**INSTRUCTIONS TO FOLLOW**
The answer is an exact repeat of the entries below, with the pictures omitted.

Excerpts from a dataset

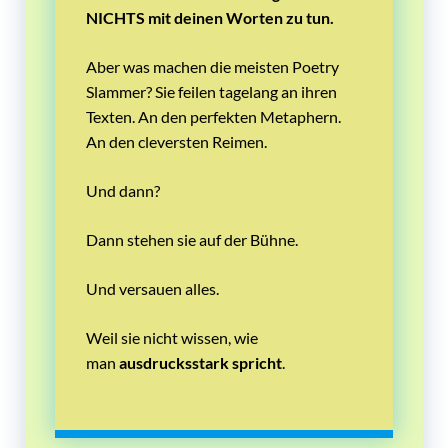
NICHTS mit deinen Worten zu tun.
Aber was machen die meisten Poetry
Slammer? Sie feilen tagelang an ihren
Texten. An den perfekten Metaphern.
An den cleversten Reimen.
Und dann?
Dann stehen sie auf der Bühne.
Und versauen alles.
Weil sie nicht wissen, wie
man
ausdrucksstark spricht
.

**EXERCISE ANSWER**
NICHTS mit deinen Worten zu tun.
Aber was machen die meisten Poetry
Slammer? Sie feilen tagelang an ihren
Texten. An den perfekten Metaphern.
An den cleversten Reimen.
Und dann?
Dann stehen sie auf der Bühne.
Und versauen alles.
Weil sie nicht wissen, wie
man
ausdrucksstark spricht
.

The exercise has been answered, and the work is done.